> TASK BRIEF
Output the lines from the records below as a Markdown table with the columns Row and Line, numbering each row and omitting blank lines. Exclude the pictures from your answer.

(Page-level text extractions)
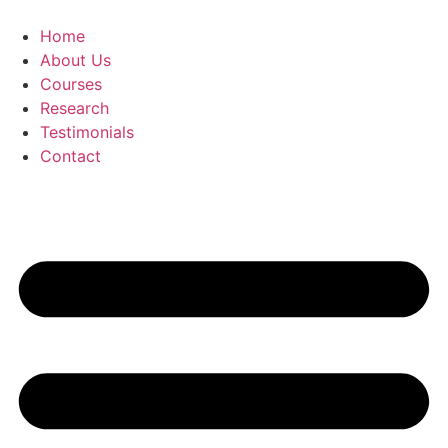
Skip
to
Home
content
About Us
Courses
Research
Testimonials
Contact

> WRITTEN ANSWER
| Row | Line |
|---|---|
| 1 | Skip |
| 2 | to |
| 3 | Home |
| 4 | content |
| 5 | About Us |
| 6 | Courses |
| 7 | Research |
| 8 | Testimonials |
| 9 | Contact |